This post is going to be about a bit of POSIX trivia which is not likely to be very useful in practice. Still, it's an interesting bit of trivia, so if that interests you, read on.
I'm going to assume that you know what shebangs are. If you wanted
to make an executable script that is run with Bash, you would add a
line like #!/bin/bash
to the top.
However, shebangs are not actually portable under POSIX. First of
all, the shebang itself (#!
) is not defined under
POSIX. Second of all, the paths of POSIX utilities are not
specified. sh
could be located at /bin/sh
or /usr/bin/sh
or
/screw/you/this/is/still/posix/sh
. The same goes
for env
, so #!/usr/bin/env bash
is also
not portable.
There is a way to make an actually portable executable Bash script
under POSIX (assuming bash
is somewhere in
your PATH
of course), by taking advantage of a little
known behavior in POSIX. When you execute a file, and the file does
not match a binary executable format, then the OS will execute the
default shell and pass the file as the first argument.
There are two distinct ways in which the contents of the process image file may cause the execution to fail, distinguished by the setting of errno to either [ENOEXEC] or [EINVAL] (see the ERRORS section). In the cases where the other members of the exec family of functions would fail and set errno to [ENOEXEC], the execlp() and execvp() functions shall execute a command interpreter and the environment of the executed command shall be as if the process invoked the sh utility using execl() as follows:
execl(<shell path>, arg0, file, arg1, ..., (char *)0);
where <shell path> is an unspecified pathname for the sh utility, file is the process image file, and for execvp(), where arg0, arg1, and so on correspond to the values passed to execvp() in argv[0], argv[1], and so on.

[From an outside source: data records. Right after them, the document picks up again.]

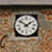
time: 1:51
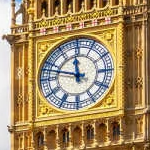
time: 11:47
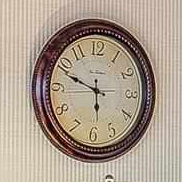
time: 5:48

Note how it specifically points out that the shell path is unspecified.
Anyway, we can use this to write a portable Bash script like so:
# This will be run with the default shell, usually "/bin/sh".

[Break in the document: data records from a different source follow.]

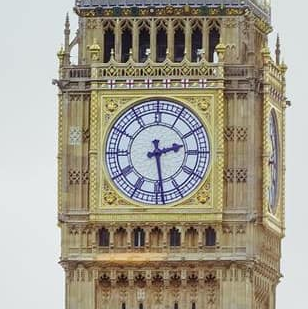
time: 2:28
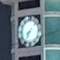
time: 7:34
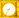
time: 8:36
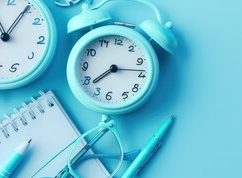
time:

# This stanza is valid in both POSIX shell and Bash.
# If we aren't in Bash, then we exec bash from the PATH.
# In Bash, BASH_VERSION is set so we will skip this.
# On OSX, you can check the version if you're trying to use a newer Bash.
if [ -z "${BASH_VERSION}" ]; then
exec bash "$0" "$@"
fi
# Put the Bash script contents here.
echo "${BASH_VERSION}"
echo "$0" "$@"
Unfortunately, this cannot replace all uses of shebangs, only those for programs that can tolerate the initial POSIX shell stanza. Also, you would never need to do this in practice since all Unix-like OSes in common use support the familiar shebang behavior. Still, it is an interesting bit of trivia to discuss over lunch.